■ **WHAT YOU HAVE TO DO**
Scan the material for the word "knee" and return every matching line.

■ **RECORDED INFORMATION**
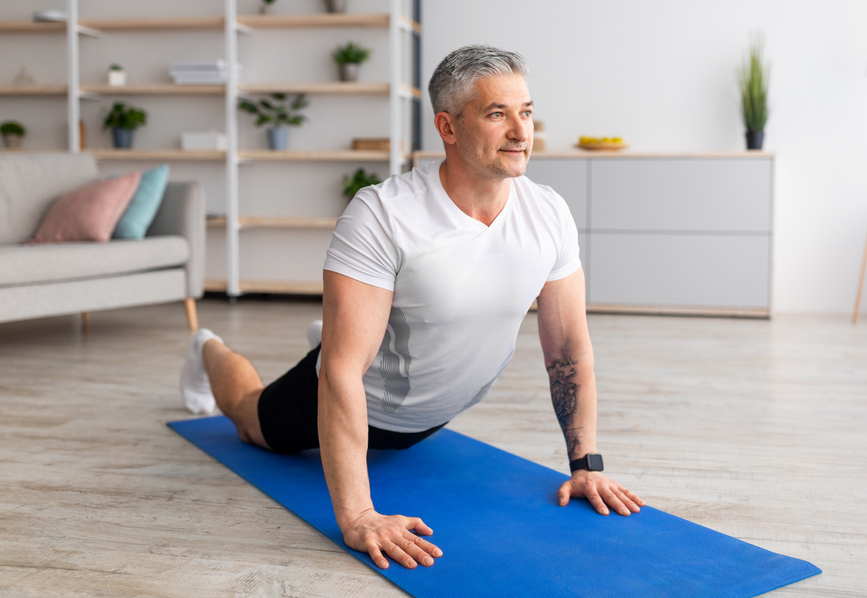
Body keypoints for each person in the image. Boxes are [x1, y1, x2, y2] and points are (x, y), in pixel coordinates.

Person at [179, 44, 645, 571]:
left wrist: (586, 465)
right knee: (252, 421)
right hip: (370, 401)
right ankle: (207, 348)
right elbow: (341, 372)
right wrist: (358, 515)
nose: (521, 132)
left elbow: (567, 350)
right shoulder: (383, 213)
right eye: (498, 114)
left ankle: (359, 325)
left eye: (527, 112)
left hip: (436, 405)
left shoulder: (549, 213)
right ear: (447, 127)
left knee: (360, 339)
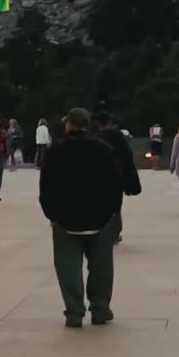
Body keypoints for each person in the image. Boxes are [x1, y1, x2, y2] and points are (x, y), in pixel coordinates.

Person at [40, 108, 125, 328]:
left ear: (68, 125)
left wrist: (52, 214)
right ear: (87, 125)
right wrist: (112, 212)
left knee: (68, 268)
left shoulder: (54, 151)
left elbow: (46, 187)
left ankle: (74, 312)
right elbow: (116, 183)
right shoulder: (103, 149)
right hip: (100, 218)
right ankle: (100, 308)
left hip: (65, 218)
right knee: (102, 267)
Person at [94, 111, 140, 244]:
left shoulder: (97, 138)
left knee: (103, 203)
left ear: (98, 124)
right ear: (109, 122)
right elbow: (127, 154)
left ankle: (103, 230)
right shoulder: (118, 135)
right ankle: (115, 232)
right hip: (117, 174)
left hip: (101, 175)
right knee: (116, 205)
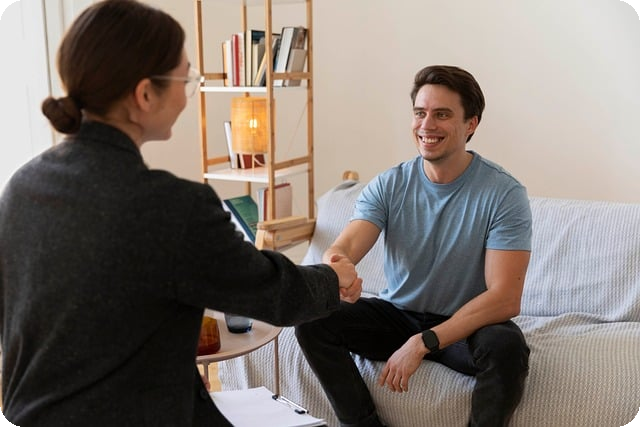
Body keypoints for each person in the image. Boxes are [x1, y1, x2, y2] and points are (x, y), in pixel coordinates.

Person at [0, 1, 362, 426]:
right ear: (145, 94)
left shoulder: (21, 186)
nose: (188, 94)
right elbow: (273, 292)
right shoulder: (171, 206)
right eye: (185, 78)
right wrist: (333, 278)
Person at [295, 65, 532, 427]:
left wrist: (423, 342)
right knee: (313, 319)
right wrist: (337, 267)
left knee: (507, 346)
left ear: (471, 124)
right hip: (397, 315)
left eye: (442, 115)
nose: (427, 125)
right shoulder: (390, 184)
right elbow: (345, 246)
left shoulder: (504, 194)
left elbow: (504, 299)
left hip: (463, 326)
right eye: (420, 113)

* * *

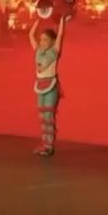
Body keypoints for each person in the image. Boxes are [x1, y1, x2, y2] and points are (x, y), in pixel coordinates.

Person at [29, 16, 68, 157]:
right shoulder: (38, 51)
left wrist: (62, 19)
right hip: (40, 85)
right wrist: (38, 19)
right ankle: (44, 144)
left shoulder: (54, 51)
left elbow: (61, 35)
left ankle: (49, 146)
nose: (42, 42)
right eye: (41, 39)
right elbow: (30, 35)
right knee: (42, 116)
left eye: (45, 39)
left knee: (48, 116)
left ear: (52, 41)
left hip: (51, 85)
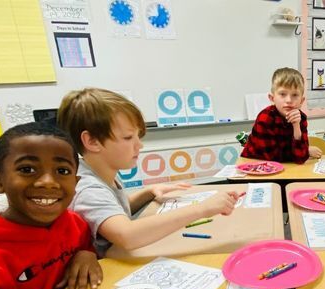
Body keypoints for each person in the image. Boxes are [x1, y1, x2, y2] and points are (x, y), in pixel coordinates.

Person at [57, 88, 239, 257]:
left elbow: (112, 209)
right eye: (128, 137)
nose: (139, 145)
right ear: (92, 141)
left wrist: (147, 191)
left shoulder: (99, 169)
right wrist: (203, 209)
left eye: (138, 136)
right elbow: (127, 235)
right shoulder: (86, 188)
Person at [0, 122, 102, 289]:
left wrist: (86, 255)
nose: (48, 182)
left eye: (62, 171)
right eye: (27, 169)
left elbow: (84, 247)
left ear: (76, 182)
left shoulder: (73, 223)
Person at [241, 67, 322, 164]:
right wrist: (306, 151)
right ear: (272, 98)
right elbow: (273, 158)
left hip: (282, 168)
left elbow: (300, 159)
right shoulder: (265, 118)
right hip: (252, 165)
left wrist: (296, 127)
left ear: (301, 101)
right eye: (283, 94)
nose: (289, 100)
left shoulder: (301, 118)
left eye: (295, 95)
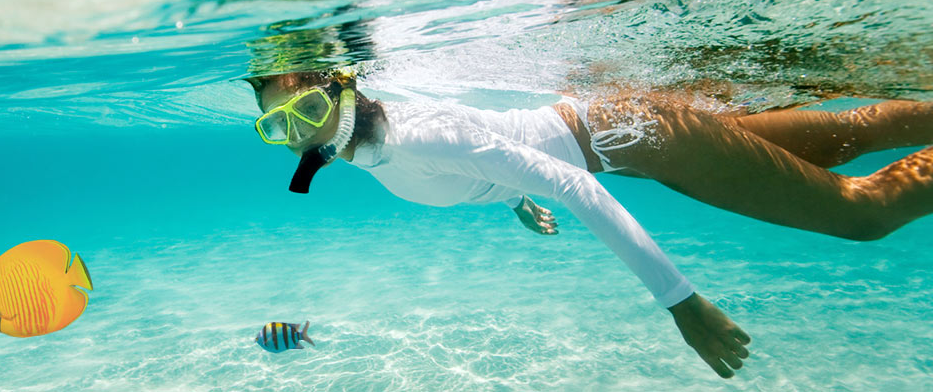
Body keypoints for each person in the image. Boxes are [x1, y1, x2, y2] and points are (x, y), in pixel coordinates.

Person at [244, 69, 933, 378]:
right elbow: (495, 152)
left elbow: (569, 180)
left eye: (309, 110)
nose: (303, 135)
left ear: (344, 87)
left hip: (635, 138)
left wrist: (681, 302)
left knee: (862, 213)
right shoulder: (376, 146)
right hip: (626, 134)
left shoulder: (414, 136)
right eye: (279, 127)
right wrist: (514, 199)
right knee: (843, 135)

* * *

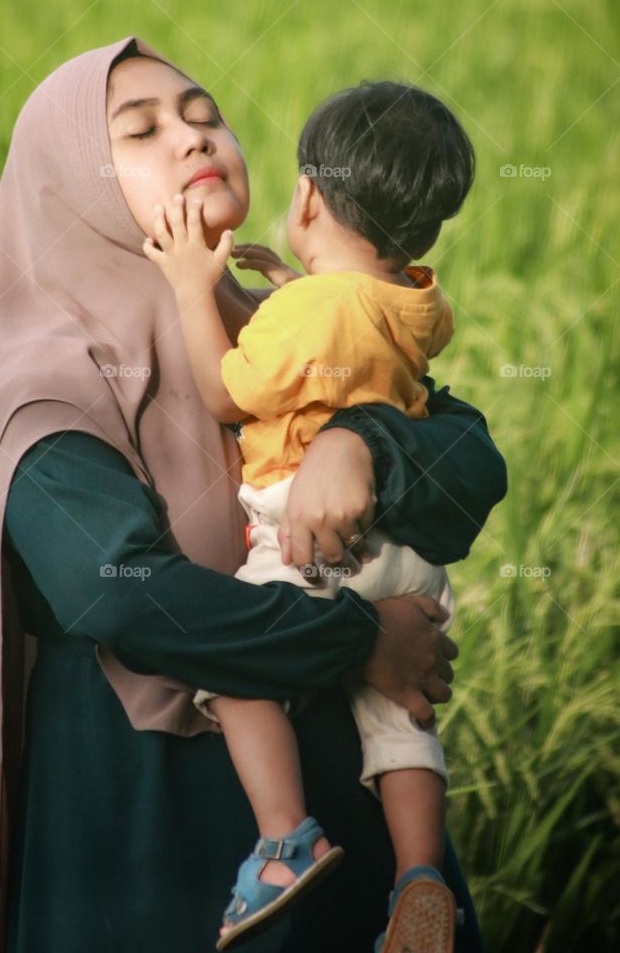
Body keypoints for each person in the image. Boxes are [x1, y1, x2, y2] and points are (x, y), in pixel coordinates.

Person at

■ **ANSWER TO THIS TASK**
right knee: (252, 421)
left knee: (360, 339)
left knee: (68, 268)
right knee: (102, 267)
left knee: (103, 203)
right knee: (116, 205)
right knee: (313, 319)
left knee: (507, 346)
right knee: (42, 116)
left knee: (48, 116)
left knee: (862, 213)
right knee: (843, 135)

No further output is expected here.